Items drawn from a data source:
=== Begin Enclosure ===
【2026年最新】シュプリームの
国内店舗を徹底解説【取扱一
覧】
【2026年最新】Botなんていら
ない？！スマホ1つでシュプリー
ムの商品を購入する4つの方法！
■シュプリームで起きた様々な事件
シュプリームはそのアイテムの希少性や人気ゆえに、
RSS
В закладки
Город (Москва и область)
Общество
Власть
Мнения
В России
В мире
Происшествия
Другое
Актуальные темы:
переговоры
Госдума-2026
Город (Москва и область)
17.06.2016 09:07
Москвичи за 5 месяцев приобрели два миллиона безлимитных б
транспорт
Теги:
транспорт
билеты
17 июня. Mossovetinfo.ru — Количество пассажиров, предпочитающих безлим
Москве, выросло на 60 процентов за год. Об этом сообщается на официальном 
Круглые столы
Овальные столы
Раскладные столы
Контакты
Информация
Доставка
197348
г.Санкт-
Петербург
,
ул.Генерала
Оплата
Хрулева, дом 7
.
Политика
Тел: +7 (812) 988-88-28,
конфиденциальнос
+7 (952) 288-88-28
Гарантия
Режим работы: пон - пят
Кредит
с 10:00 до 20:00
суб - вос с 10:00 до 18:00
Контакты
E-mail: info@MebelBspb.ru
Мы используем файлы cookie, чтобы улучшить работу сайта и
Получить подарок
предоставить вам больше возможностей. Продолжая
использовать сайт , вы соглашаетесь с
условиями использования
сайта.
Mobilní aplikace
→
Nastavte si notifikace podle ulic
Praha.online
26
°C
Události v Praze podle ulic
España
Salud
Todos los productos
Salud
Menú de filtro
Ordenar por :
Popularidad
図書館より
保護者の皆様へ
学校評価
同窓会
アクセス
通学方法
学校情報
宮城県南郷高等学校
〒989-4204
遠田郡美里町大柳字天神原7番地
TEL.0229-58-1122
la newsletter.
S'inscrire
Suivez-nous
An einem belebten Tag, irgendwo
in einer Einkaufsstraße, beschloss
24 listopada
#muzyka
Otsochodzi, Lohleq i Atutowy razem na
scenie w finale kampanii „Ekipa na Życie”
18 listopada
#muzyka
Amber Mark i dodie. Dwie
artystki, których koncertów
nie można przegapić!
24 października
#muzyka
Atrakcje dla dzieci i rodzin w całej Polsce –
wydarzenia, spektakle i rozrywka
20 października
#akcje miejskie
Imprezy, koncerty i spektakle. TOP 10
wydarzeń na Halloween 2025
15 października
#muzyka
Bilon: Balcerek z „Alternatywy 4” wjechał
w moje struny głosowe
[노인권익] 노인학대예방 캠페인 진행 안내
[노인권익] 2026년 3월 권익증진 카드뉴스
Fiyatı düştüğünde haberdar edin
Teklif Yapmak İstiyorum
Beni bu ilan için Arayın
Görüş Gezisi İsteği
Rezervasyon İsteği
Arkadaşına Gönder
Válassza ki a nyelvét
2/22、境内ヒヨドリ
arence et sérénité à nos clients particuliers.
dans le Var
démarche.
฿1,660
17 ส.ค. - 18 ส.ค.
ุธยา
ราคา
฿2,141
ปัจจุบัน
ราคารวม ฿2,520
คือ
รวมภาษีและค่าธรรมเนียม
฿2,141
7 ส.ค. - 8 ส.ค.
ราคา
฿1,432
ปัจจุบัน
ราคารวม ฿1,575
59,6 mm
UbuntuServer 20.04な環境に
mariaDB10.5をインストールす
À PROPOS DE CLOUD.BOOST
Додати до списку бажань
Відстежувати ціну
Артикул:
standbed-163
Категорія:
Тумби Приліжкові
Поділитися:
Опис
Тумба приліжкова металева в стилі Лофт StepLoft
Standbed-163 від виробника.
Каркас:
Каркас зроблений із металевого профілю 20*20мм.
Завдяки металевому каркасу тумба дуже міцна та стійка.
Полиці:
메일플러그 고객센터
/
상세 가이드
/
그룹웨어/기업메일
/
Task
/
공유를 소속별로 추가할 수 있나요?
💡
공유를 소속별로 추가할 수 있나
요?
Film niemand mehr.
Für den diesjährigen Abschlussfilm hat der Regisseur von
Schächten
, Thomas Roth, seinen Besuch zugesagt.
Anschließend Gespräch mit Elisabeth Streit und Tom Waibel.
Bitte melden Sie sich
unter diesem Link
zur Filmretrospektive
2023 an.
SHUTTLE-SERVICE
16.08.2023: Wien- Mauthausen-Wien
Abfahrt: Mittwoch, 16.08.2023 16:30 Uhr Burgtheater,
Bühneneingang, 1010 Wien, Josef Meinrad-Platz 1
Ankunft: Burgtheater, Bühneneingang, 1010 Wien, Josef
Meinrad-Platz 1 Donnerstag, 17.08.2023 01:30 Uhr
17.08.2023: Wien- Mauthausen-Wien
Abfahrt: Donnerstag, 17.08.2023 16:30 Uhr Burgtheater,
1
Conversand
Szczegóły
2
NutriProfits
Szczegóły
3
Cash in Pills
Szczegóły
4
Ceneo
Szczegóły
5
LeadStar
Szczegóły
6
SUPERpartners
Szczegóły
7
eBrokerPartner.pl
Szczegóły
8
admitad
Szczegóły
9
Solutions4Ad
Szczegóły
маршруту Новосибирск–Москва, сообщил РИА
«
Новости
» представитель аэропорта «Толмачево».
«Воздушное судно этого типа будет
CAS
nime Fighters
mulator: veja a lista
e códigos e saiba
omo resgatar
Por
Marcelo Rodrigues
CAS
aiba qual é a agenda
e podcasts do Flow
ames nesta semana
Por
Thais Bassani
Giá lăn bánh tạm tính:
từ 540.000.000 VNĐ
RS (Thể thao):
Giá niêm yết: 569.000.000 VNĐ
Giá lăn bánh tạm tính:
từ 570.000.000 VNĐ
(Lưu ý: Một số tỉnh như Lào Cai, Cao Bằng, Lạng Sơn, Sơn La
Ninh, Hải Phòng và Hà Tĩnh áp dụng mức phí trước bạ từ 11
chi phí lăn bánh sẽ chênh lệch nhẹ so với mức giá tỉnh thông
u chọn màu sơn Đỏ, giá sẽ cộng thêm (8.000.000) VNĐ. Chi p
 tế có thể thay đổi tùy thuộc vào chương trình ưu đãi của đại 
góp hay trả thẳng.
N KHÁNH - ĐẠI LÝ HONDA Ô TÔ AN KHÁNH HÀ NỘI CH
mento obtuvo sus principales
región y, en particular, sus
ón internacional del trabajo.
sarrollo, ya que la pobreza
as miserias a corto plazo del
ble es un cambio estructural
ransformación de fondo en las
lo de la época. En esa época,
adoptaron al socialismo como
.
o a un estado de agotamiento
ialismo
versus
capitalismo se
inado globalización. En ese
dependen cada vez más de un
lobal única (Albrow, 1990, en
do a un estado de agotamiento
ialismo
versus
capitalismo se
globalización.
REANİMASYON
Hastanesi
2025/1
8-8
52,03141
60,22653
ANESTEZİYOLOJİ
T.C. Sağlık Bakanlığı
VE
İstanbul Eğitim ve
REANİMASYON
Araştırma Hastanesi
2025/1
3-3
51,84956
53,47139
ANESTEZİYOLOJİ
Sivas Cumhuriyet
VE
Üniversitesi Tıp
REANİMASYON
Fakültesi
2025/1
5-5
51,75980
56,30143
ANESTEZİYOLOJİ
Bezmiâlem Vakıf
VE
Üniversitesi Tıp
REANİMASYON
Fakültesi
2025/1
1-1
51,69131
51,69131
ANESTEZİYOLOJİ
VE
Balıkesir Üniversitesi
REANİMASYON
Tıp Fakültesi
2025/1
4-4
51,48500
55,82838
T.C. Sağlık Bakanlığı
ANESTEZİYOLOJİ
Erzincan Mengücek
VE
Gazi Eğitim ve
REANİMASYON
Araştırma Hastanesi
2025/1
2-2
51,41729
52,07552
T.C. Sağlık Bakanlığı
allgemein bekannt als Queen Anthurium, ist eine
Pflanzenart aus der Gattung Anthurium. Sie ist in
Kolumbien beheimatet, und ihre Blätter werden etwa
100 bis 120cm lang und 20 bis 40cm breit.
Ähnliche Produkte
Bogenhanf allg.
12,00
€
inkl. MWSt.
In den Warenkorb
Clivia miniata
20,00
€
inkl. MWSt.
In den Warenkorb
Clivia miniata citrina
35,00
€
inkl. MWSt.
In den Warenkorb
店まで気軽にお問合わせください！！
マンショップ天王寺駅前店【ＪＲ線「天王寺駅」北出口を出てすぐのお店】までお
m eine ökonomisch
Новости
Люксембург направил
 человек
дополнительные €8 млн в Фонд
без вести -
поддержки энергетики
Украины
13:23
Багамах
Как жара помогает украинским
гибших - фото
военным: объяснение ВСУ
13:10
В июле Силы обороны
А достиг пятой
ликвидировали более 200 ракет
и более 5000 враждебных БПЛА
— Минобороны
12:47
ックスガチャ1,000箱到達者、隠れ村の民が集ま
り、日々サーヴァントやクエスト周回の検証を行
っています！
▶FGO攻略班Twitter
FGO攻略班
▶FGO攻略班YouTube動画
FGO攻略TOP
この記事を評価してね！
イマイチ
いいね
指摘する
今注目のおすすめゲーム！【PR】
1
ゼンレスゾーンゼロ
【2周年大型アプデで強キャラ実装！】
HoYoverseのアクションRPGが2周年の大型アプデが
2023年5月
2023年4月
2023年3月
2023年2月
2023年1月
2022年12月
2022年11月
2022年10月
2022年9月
=== End Enclosure ===
**TASK**
Give the listing, from its start through the line containing "Arkadaşına Gönder", as a Markdown table with the columns Row and Line, numbering each row and leaving out blank lines.

**ANSWER TO THE EXERCISE**
| Row | Line |
|---|---|
| 1 | 【2026年最新】シュプリームの |
| 2 | 国内店舗を徹底解説【取扱一 |
| 3 | 覧】 |
| 4 | 【2026年最新】Botなんていら |
| 5 | ない？！スマホ1つでシュプリー |
| 6 | ムの商品を購入する4つの方法！ |
| 7 | ■シュプリームで起きた様々な事件 |
| 8 | シュプリームはそのアイテムの希少性や人気ゆえに、 |
| 9 | RSS |
| 10 | В закладки |
| 11 | Город (Москва и область) |
| 12 | Общество |
| 13 | Власть |
| 14 | Мнения |
| 15 | В России |
| 16 | В мире |
| 17 | Происшествия |
| 18 | Другое |
| 19 | Актуальные темы: |
| 20 | переговоры |
| 21 | Госдума-2026 |
| 22 | Город (Москва и область) |
| 23 | 17.06.2016 09:07 |
| 24 | Москвичи за 5 месяцев приобрели два миллиона безлимитных б |
| 25 | транспорт |
| 26 | Теги: |
| 27 | транспорт |
| 28 | билеты |
| 29 | 17 июня. Mossovetinfo.ru — Количество пассажиров, предпочитающих безлим |
| 30 | Москве, выросло на 60 процентов за год. Об этом сообщается на официальном  |
| 31 | Круглые столы |
| 32 | Овальные столы |
| 33 | Раскладные столы |
| 34 | Контакты |
| 35 | Информация |
| 36 | Доставка |
| 37 | 197348 |
| 38 | г.Санкт- |
| 39 | Петербург |
| 40 | , |
| 41 | ул.Генерала |
| 42 | Оплата |
| 43 | Хрулева, дом 7 |
| 44 | . |
| 45 | Политика |
| 46 | Тел: +7 (812) 988-88-28, |
| 47 | конфиденциальнос |
| 48 | +7 (952) 288-88-28 |
| 49 | Гарантия |
| 50 | Режим работы: пон - пят |
| 51 | Кредит |
| 52 | с 10:00 до 20:00 |
| 53 | суб - вос с 10:00 до 18:00 |
| 54 | Контакты |
| 55 | E-mail: info@MebelBspb.ru |
| 56 | Мы используем файлы cookie, чтобы улучшить работу сайта и |
| 57 | Получить подарок |
| 58 | предоставить вам больше возможностей. Продолжая |
| 59 | использовать сайт , вы соглашаетесь с |
| 60 | условиями использования |
| 61 | сайта. |
| 62 | Mobilní aplikace |
| 63 | → |
| 64 | Nastavte si notifikace podle ulic |
| 65 | Praha.online |
| 66 | 26 |
| 67 | °C |
| 68 | Události v Praze podle ulic |
| 69 | España |
| 70 | Salud |
| 71 | Todos los productos |
| 72 | Salud |
| 73 | Menú de filtro |
| 74 | Ordenar por : |
| 75 | Popularidad |
| 76 | 図書館より |
| 77 | 保護者の皆様へ |
| 78 | 学校評価 |
| 79 | 同窓会 |
| 80 | アクセス |
| 81 | 通学方法 |
| 82 | 学校情報 |
| 83 | 宮城県南郷高等学校 |
| 84 | 〒989-4204 |
| 85 | 遠田郡美里町大柳字天神原7番地 |
| 86 | TEL.0229-58-1122 |
| 87 | la newsletter. |
| 88 | S'inscrire |
| 89 | Suivez-nous |
| 90 | An einem belebten Tag, irgendwo |
| 91 | in einer Einkaufsstraße, beschloss |
| 92 | 24 listopada |
| 93 | #muzyka |
| 94 | Otsochodzi, Lohleq i Atutowy razem na |
| 95 | scenie w finale kampanii „Ekipa na Życie” |
| 96 | 18 listopada |
| 97 | #muzyka |
| 98 | Amber Mark i dodie. Dwie |
| 99 | artystki, których koncertów |
| 100 | nie można przegapić! |
| 101 | 24 października |
| 102 | #muzyka |
| 103 | Atrakcje dla dzieci i rodzin w całej Polsce – |
| 104 | wydarzenia, spektakle i rozrywka |
| 105 | 20 października |
| 106 | #akcje miejskie |
| 107 | Imprezy, koncerty i spektakle. TOP 10 |
| 108 | wydarzeń na Halloween 2025 |
| 109 | 15 października |
| 110 | #muzyka |
| 111 | Bilon: Balcerek z „Alternatywy 4” wjechał |
| 112 | w moje struny głosowe |
| 113 | [노인권익] 노인학대예방 캠페인 진행 안내 |
| 114 | [노인권익] 2026년 3월 권익증진 카드뉴스 |
| 115 | Fiyatı düştüğünde haberdar edin |
| 116 | Teklif Yapmak İstiyorum |
| 117 | Beni bu ilan için Arayın |
| 118 | Görüş Gezisi İsteği |
| 119 | Rezervasyon İsteği |
| 120 | Arkadaşına Gönder |